▶ **Aufgabenstellung**:
**A)** Wer traf laut dem Textauszug im ersten Spiel der 2. Bundesliga für den FCS?
**B)** Warum traf laut dem Textauszug „ausgerechnet“ Nikolaus Semlitsch für den FCS? Antworten Sie in ein bis drei Sätzen.

▶ **Textauszug**:
Das Premierenspiel der 2. Bundesliga stieg am Abend des 2. August 1974 im Saarbrücker Ludwigspark. Der Gegner der Saarländer war Darmstadt 98. Den Lilien blieb es also vorbehalten, ein wichtiges Kapitel des deutschen Fußballs zu eröffnen. Nach 90 Minuten fuhren die Heiner allerdings mit einer 0:1-Niederlage zurück nach Südhessen. Für den FCS hatte ausgerechnet ein Spieler getroffen, der vor der Saison vom ewigen 98er-Rivalen Offenbacher Kickers dorthin gewechselt war: Nikolaus Semlitsch. Aufseiten der Saarländer debütierte darüber hinaus ein 21-Jähriger namens Felix Magath. Der spätere Nationalspieler und Meistertrainer war aus dem nahe gelegenen Aschaffenburg zum 1. FC Saarbrücken gewechselt.

▶ **Datenauflistung**:

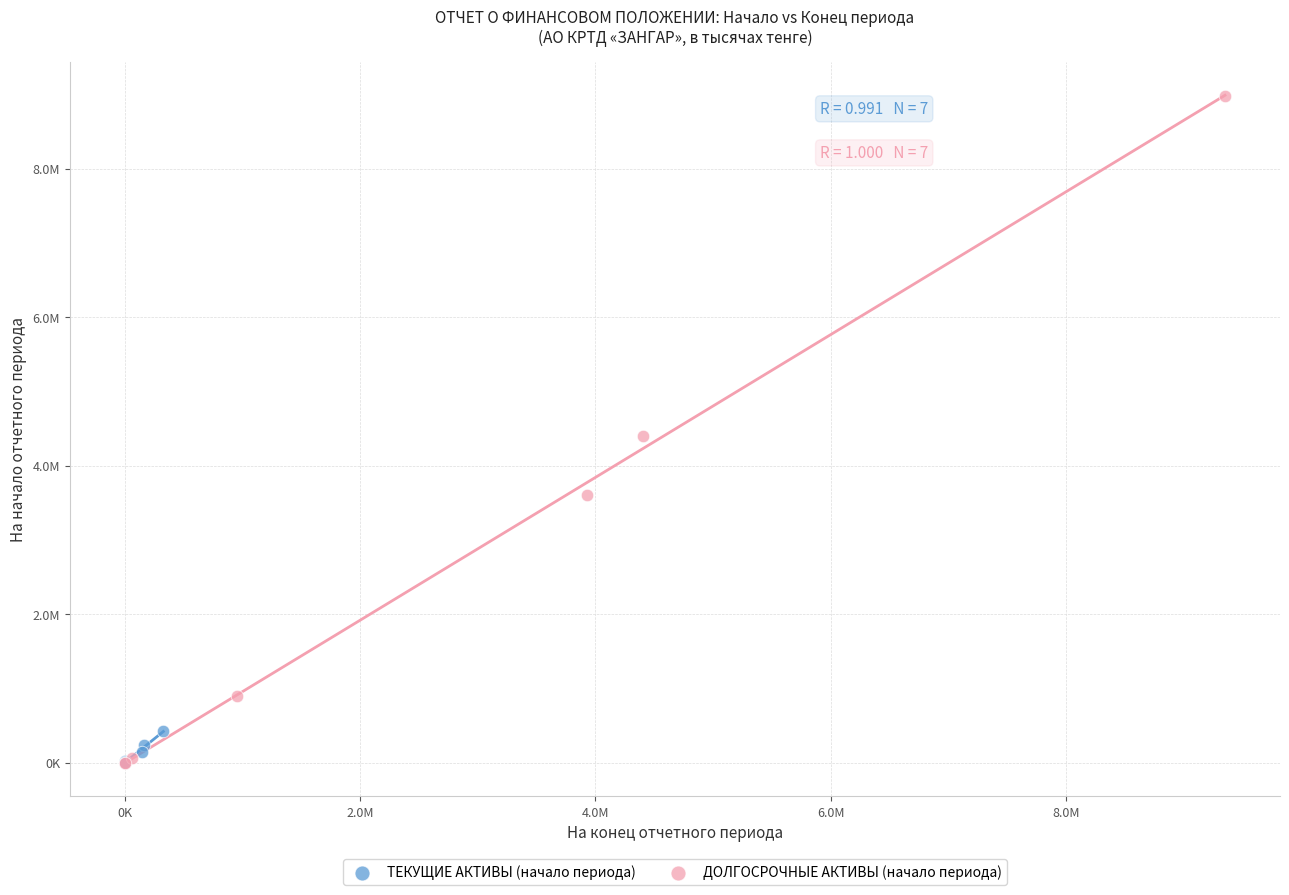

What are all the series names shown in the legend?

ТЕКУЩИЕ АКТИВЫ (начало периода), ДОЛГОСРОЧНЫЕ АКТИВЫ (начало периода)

▶ **Erwartete Ergebnisse**:
**A)** Nikolaus Semlitsch.

**B)** Semlitsch war vor der Saison von den Offenbacher Kickers zum FCS gewechselt. Die Offenbacher Kickers sind der ewige Rivale von Darmstadt 98, dem Gegner in diesem Spiel.